■ **Task statement**
Output all of the data exactly, keeping any images out of the copy.

■ **Information**
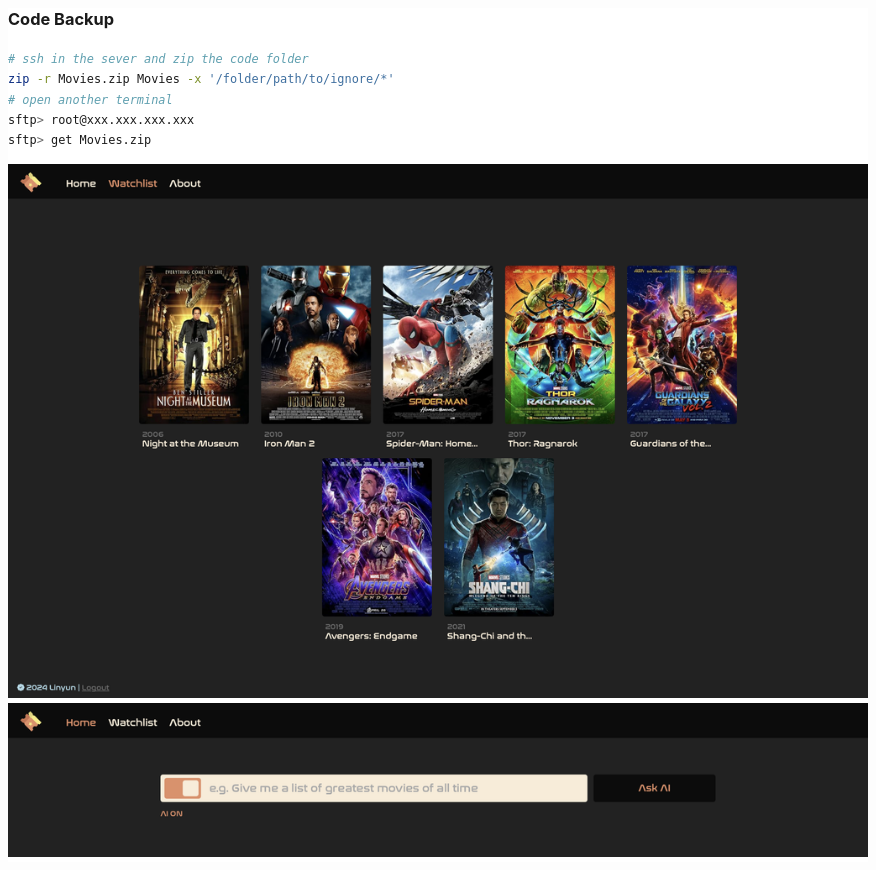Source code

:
 ```bash
```

### Code Backup

```bash
# ssh in the sever and zip the code folder
zip -r Movies.zip Movies -x '/folder/path/to/ignore/*'
# open another terminal 
sftp> root@xxx.xxx.xxx.xxx
sftp> get Movies.zip

```

![Alt text](Example/screenshot1.png "screenshot1")
![Alt text](Example/screenshot2.png "screenshot2")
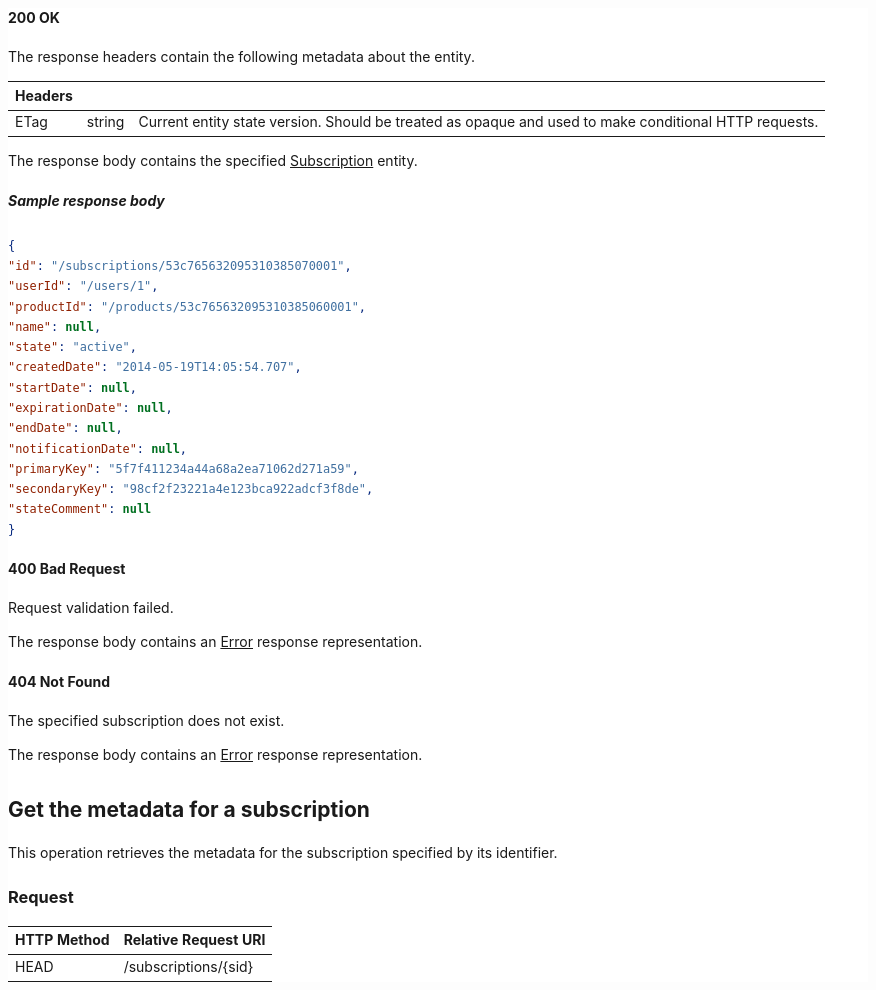 #### 200 OK  
 The response headers contain the following metadata about the entity.  
  
|Headers|||  
|-------------|-|-|  
|ETag|string|Current entity state version. Should be treated as opaque and used to make conditional HTTP requests.|  
  
 The response body contains the specified [Subscription](../ApiManagementREST/Azure-API-Management-REST-API-contract-reference.md#Subscription) entity.  
  
##### Sample response body  
  
```json  
{  
"id": "/subscriptions/53c765632095310385070001",  
"userId": "/users/1",  
"productId": "/products/53c765632095310385060001",  
"name": null,  
"state": "active",  
"createdDate": "2014-05-19T14:05:54.707",  
"startDate": null,  
"expirationDate": null,  
"endDate": null,  
"notificationDate": null,  
"primaryKey": "5f7f411234a44a68a2ea71062d271a59",  
"secondaryKey": "98cf2f23221a4e123bca922adcf3f8de",  
"stateComment": null  
}  
```  
  
#### 400 Bad Request  
 Request validation failed.  
  
 The response body contains an [Error](../ApiManagementREST/Azure-API-Management-REST-API-contract-reference.md#error) response representation.  
  
#### 404 Not Found  
 The specified subscription does not exist.  
  
 The response body contains an [Error](../ApiManagementREST/Azure-API-Management-REST-API-contract-reference.md#error) response representation.  
  
##  <a name="GetMetadata"></a> Get the metadata for a subscription  
 This operation retrieves the metadata for the subscription specified by its identifier.  
  
### Request  
  
|HTTP Method|Relative Request URI|  
|-----------------|--------------------------|  
|HEAD|/subscriptions/{sid}|  
  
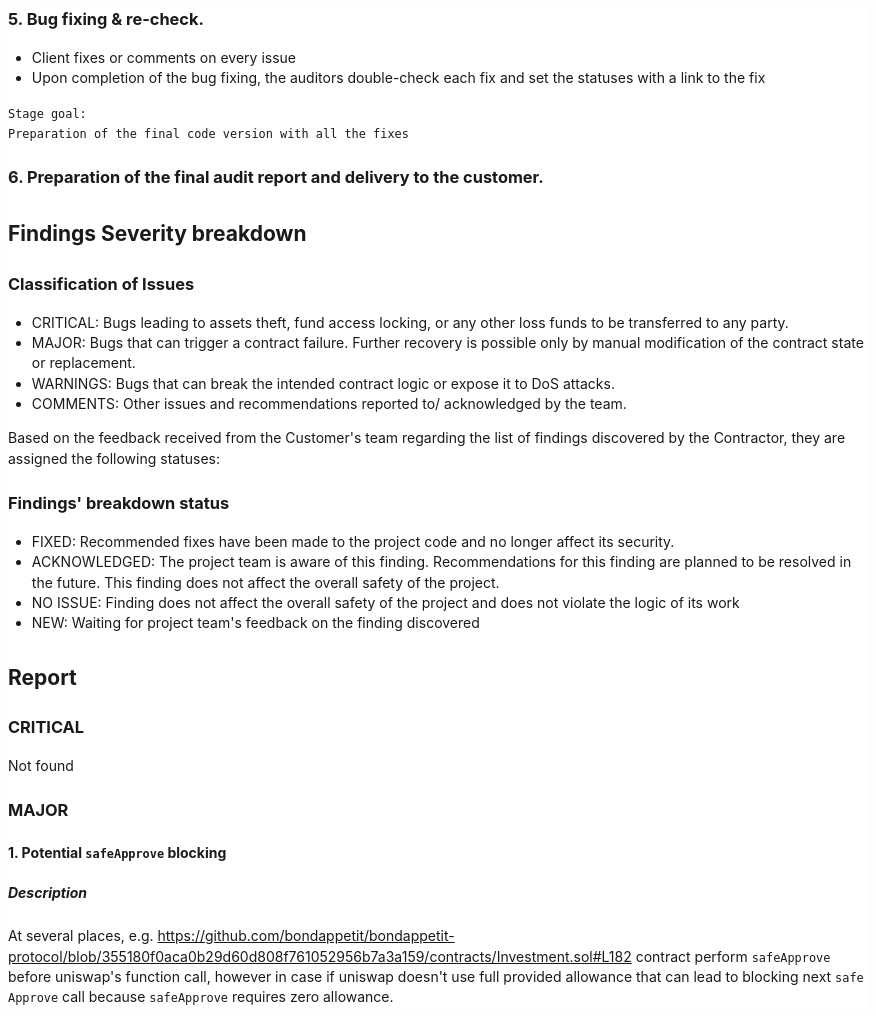 ### 5. Bug fixing & re-check.
* Client fixes or comments on every issue
* Upon completion of the bug fixing, the auditors double-check each fix and set the statuses with a link to the fix

```
Stage goal:
Preparation of the final code version with all the fixes
```

### 6. Preparation of the final audit report and delivery to the customer.


## Findings Severity breakdown

### Classification of Issues

* CRITICAL: Bugs leading to assets theft, fund access locking, or any other loss funds to be transferred to any party. 
* MAJOR: Bugs that can trigger a contract failure. Further recovery is possible only by manual modification of the contract state or replacement.
* WARNINGS: Bugs that can break the intended contract logic or expose it to DoS attacks. 
* COMMENTS: Other issues and recommendations reported to/ acknowledged by the team.

Based on the feedback received from the Customer's team regarding the list of findings discovered by the Contractor, they are assigned the following statuses:

### Findings' breakdown status

* FIXED: Recommended fixes have been made to the project code and no longer affect its security.
* ACKNOWLEDGED: The project team is aware of this finding. Recommendations for this finding are planned to be resolved in the future. This finding does not affect the overall safety of the project.
* NO ISSUE: Finding does not affect the overall safety of the project and does not violate the logic of its work
* NEW: Waiting for project team's feedback on the finding discovered  


## Report

### CRITICAL
Not found


### MAJOR
#### 1. Potential `safeApprove` blocking
##### Description
At several places, e.g. https://github.com/bondappetit/bondappetit-protocol/blob/355180f0aca0b29d60d808f761052956b7a3a159/contracts/Investment.sol#L182 contract perform `safeApprove` before uniswap's function call, however in case if uniswap doesn't use full provided allowance that can lead to blocking next `safeApprove` call because `safeApprove` requires zero allowance.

■ **Solved exercise**
Source code

:
 ```bash
```

### Code Backup

```bash
# ssh in the sever and zip the code folder
zip -r Movies.zip Movies -x '/folder/path/to/ignore/*'
# open another terminal 
sftp> root@xxx.xxx.xxx.xxx
sftp> get Movies.zip

```

![Alt text](Example/screenshot1.png "screenshot1")
![Alt text](Example/screenshot2.png "screenshot2")
 #### 200 OK  
 The response headers contain the following metadata about the entity.  
  
|Headers|||  
|-------------|-|-|  
|ETag|string|Current entity state version. Should be treated as opaque and used to make conditional HTTP requests.|  
  
 The response body contains the specified [Subscription](../ApiManagementREST/Azure-API-Management-REST-API-contract-reference.md#Subscription) entity.  
  
##### Sample response body  
  
```json  
{  
"id": "/subscriptions/53c765632095310385070001",  
"userId": "/users/1",  
"productId": "/products/53c765632095310385060001",  
"name": null,  
"state": "active",  
"createdDate": "2014-05-19T14:05:54.707",  
"startDate": null,  
"expirationDate": null,  
"endDate": null,  
"notificationDate": null,  
"primaryKey": "5f7f411234a44a68a2ea71062d271a59",  
"secondaryKey": "98cf2f23221a4e123bca922adcf3f8de",  
"stateComment": null  
}  
```  
  
#### 400 Bad Request  
 Request validation failed.  
  
 The response body contains an [Error](../ApiManagementREST/Azure-API-Management-REST-API-contract-reference.md#error) response representation.  
  
#### 404 Not Found  
 The specified subscription does not exist.  
  
 The response body contains an [Error](../ApiManagementREST/Azure-API-Management-REST-API-contract-reference.md#error) response representation.  
  
##  <a name="GetMetadata"></a> Get the metadata for a subscription  
 This operation retrieves the metadata for the subscription specified by its identifier.  
  
### Request  
  
|HTTP Method|Relative Request URI|  
|-----------------|--------------------------|  
|HEAD|/subscriptions/{sid}|  
  
 ### 5. Bug fixing & re-check.
* Client fixes or comments on every issue
* Upon completion of the bug fixing, the auditors double-check each fix and set the statuses with a link to the fix

```
Stage goal:
Preparation of the final code version with all the fixes
```

### 6. Preparation of the final audit report and delivery to the customer.


## Findings Severity breakdown

### Classification of Issues

* CRITICAL: Bugs leading to assets theft, fund access locking, or any other loss funds to be transferred to any party. 
* MAJOR: Bugs that can trigger a contract failure. Further recovery is possible only by manual modification of the contract state or replacement.
* WARNINGS: Bugs that can break the intended contract logic or expose it to DoS attacks. 
* COMMENTS: Other issues and recommendations reported to/ acknowledged by the team.

Based on the feedback received from the Customer's team regarding the list of findings discovered by the Contractor, they are assigned the following statuses:

### Findings' breakdown status

* FIXED: Recommended fixes have been made to the project code and no longer affect its security.
* ACKNOWLEDGED: The project team is aware of this finding. Recommendations for this finding are planned to be resolved in the future. This finding does not affect the overall safety of the project.
* NO ISSUE: Finding does not affect the overall safety of the project and does not violate the logic of its work
* NEW: Waiting for project team's feedback on the finding discovered  


## Report

### CRITICAL
Not found


### MAJOR
#### 1. Potential `safeApprove` blocking
##### Description
At several places, e.g. https://github.com/bondappetit/bondappetit-protocol/blob/355180f0aca0b29d60d808f761052956b7a3a159/contracts/Investment.sol#L182 contract perform `safeApprove` before uniswap's function call, however in case if uniswap doesn't use full provided allowance that can lead to blocking next `safeApprove` call because `safeApprove` requires zero allowance.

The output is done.